[Rendered images with source text]
════════════════════
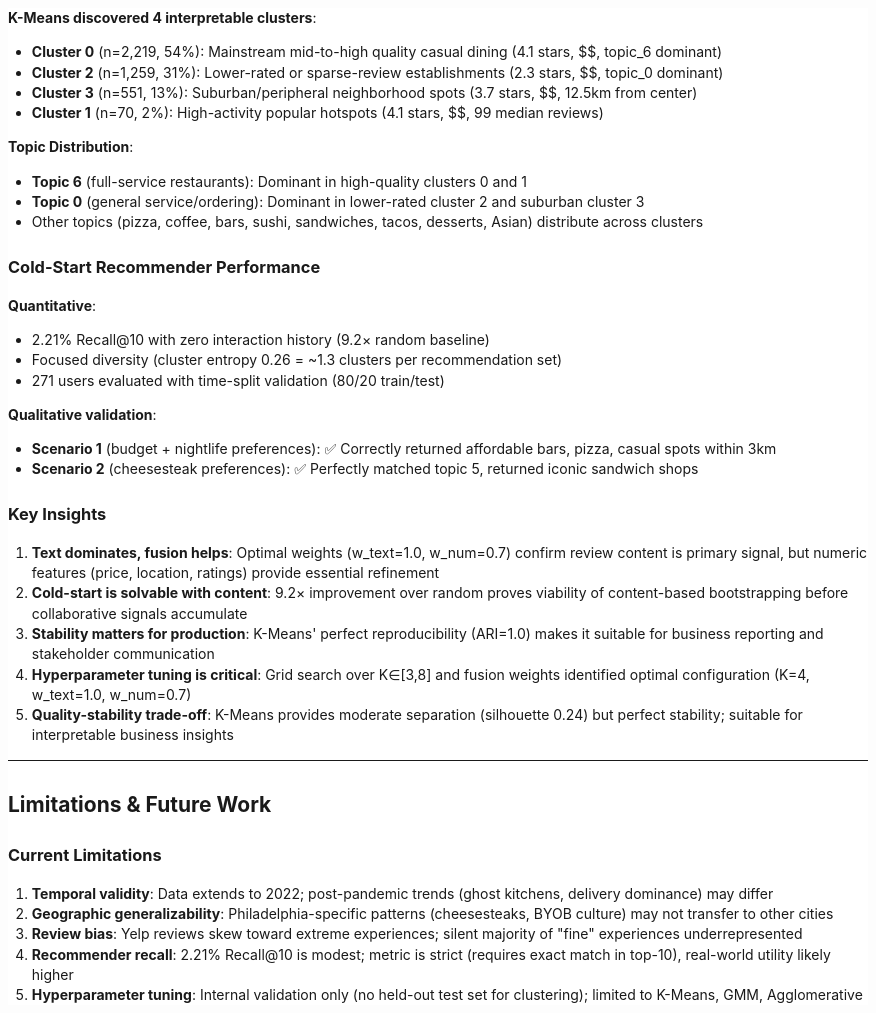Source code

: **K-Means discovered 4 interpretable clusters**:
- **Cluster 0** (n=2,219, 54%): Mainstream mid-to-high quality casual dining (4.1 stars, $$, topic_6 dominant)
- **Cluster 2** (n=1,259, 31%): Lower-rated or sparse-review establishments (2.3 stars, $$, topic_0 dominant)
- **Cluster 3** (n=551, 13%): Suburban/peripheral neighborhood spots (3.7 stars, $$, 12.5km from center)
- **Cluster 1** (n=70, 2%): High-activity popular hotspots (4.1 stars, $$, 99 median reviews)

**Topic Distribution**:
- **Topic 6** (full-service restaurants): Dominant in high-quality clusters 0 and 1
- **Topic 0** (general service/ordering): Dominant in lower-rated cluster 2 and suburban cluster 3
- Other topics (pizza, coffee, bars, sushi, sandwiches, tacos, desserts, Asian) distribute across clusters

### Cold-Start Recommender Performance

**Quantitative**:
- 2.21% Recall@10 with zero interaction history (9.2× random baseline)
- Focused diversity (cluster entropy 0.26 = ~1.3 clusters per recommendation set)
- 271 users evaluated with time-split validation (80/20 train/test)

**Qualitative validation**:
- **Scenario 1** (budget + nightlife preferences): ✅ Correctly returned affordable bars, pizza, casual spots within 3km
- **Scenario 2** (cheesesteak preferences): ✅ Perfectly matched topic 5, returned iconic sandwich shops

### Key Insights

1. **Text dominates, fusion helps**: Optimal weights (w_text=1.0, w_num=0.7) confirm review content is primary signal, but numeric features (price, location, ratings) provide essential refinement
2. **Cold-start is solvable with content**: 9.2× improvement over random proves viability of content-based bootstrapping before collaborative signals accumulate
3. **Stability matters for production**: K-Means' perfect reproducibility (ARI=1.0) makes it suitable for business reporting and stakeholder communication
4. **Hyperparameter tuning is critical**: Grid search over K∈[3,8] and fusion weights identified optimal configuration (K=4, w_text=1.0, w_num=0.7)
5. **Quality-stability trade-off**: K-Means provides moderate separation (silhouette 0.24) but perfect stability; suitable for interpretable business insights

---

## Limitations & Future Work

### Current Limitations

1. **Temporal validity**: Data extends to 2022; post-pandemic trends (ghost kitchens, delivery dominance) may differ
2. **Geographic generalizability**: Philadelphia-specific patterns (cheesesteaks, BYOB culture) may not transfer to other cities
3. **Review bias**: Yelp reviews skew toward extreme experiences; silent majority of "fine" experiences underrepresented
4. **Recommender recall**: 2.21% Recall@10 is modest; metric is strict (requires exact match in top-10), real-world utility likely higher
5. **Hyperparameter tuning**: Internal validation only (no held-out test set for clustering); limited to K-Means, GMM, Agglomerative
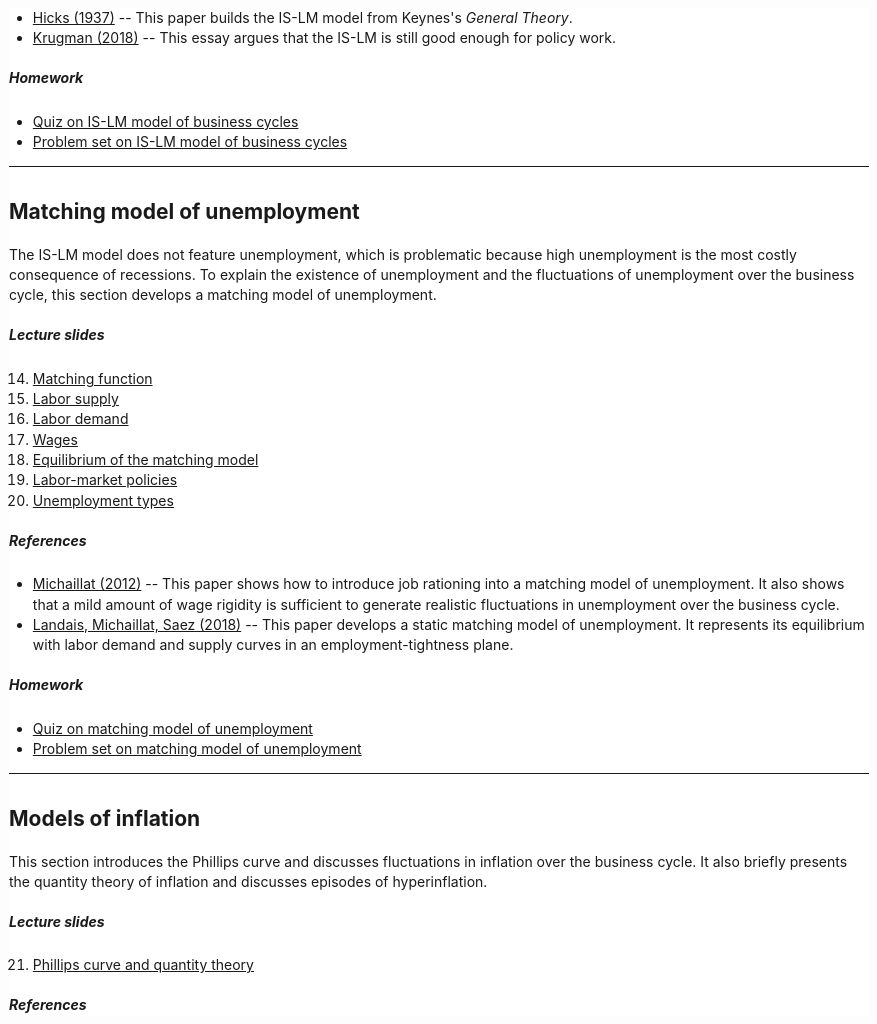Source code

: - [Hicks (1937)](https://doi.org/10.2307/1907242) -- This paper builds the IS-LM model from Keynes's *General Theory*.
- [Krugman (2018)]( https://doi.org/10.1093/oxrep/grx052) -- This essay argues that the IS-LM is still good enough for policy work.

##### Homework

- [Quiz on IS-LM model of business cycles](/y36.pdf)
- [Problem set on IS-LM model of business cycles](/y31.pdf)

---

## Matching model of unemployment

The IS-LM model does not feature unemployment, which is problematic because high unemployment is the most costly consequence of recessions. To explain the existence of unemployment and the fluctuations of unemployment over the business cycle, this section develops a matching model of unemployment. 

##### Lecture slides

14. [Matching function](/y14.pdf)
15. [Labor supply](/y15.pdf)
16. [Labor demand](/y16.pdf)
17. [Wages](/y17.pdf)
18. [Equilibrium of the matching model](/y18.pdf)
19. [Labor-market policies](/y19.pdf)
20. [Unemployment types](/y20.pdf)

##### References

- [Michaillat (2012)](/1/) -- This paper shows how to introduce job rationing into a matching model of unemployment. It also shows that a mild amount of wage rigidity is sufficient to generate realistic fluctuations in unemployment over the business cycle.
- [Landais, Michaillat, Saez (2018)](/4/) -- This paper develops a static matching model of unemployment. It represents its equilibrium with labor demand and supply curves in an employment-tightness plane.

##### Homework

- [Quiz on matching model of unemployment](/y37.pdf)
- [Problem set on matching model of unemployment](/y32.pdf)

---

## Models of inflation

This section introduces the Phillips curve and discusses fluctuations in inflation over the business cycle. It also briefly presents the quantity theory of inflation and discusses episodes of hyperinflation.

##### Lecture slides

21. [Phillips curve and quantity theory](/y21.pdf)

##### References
════════════════════
Assignment:
The records above are to be repeated exactly, with every picture removed from the copy.

Answer for this exercise:
Source code

: **K-Means discovered 4 interpretable clusters**:
- **Cluster 0** (n=2,219, 54%): Mainstream mid-to-high quality casual dining (4.1 stars, $$, topic_6 dominant)
- **Cluster 2** (n=1,259, 31%): Lower-rated or sparse-review establishments (2.3 stars, $$, topic_0 dominant)
- **Cluster 3** (n=551, 13%): Suburban/peripheral neighborhood spots (3.7 stars, $$, 12.5km from center)
- **Cluster 1** (n=70, 2%): High-activity popular hotspots (4.1 stars, $$, 99 median reviews)

**Topic Distribution**:
- **Topic 6** (full-service restaurants): Dominant in high-quality clusters 0 and 1
- **Topic 0** (general service/ordering): Dominant in lower-rated cluster 2 and suburban cluster 3
- Other topics (pizza, coffee, bars, sushi, sandwiches, tacos, desserts, Asian) distribute across clusters

### Cold-Start Recommender Performance

**Quantitative**:
- 2.21% Recall@10 with zero interaction history (9.2× random baseline)
- Focused diversity (cluster entropy 0.26 = ~1.3 clusters per recommendation set)
- 271 users evaluated with time-split validation (80/20 train/test)

**Qualitative validation**:
- **Scenario 1** (budget + nightlife preferences): ✅ Correctly returned affordable bars, pizza, casual spots within 3km
- **Scenario 2** (cheesesteak preferences): ✅ Perfectly matched topic 5, returned iconic sandwich shops

### Key Insights

1. **Text dominates, fusion helps**: Optimal weights (w_text=1.0, w_num=0.7) confirm review content is primary signal, but numeric features (price, location, ratings) provide essential refinement
2. **Cold-start is solvable with content**: 9.2× improvement over random proves viability of content-based bootstrapping before collaborative signals accumulate
3. **Stability matters for production**: K-Means' perfect reproducibility (ARI=1.0) makes it suitable for business reporting and stakeholder communication
4. **Hyperparameter tuning is critical**: Grid search over K∈[3,8] and fusion weights identified optimal configuration (K=4, w_text=1.0, w_num=0.7)
5. **Quality-stability trade-off**: K-Means provides moderate separation (silhouette 0.24) but perfect stability; suitable for interpretable business insights

---

## Limitations & Future Work

### Current Limitations

1. **Temporal validity**: Data extends to 2022; post-pandemic trends (ghost kitchens, delivery dominance) may differ
2. **Geographic generalizability**: Philadelphia-specific patterns (cheesesteaks, BYOB culture) may not transfer to other cities
3. **Review bias**: Yelp reviews skew toward extreme experiences; silent majority of "fine" experiences underrepresented
4. **Recommender recall**: 2.21% Recall@10 is modest; metric is strict (requires exact match in top-10), real-world utility likely higher
5. **Hyperparameter tuning**: Internal validation only (no held-out test set for clustering); limited to K-Means, GMM, Agglomerative
Source code

: - [Hicks (1937)](https://doi.org/10.2307/1907242) -- This paper builds the IS-LM model from Keynes's *General Theory*.
- [Krugman (2018)]( https://doi.org/10.1093/oxrep/grx052) -- This essay argues that the IS-LM is still good enough for policy work.

##### Homework

- [Quiz on IS-LM model of business cycles](/y36.pdf)
- [Problem set on IS-LM model of business cycles](/y31.pdf)

---

## Matching model of unemployment

The IS-LM model does not feature unemployment, which is problematic because high unemployment is the most costly consequence of recessions. To explain the existence of unemployment and the fluctuations of unemployment over the business cycle, this section develops a matching model of unemployment. 

##### Lecture slides

14. [Matching function](/y14.pdf)
15. [Labor supply](/y15.pdf)
16. [Labor demand](/y16.pdf)
17. [Wages](/y17.pdf)
18. [Equilibrium of the matching model](/y18.pdf)
19. [Labor-market policies](/y19.pdf)
20. [Unemployment types](/y20.pdf)

##### References

- [Michaillat (2012)](/1/) -- This paper shows how to introduce job rationing into a matching model of unemployment. It also shows that a mild amount of wage rigidity is sufficient to generate realistic fluctuations in unemployment over the business cycle.
- [Landais, Michaillat, Saez (2018)](/4/) -- This paper develops a static matching model of unemployment. It represents its equilibrium with labor demand and supply curves in an employment-tightness plane.

##### Homework

- [Quiz on matching model of unemployment](/y37.pdf)
- [Problem set on matching model of unemployment](/y32.pdf)

---

## Models of inflation

This section introduces the Phillips curve and discusses fluctuations in inflation over the business cycle. It also briefly presents the quantity theory of inflation and discusses episodes of hyperinflation.

##### Lecture slides

21. [Phillips curve and quantity theory](/y21.pdf)

##### References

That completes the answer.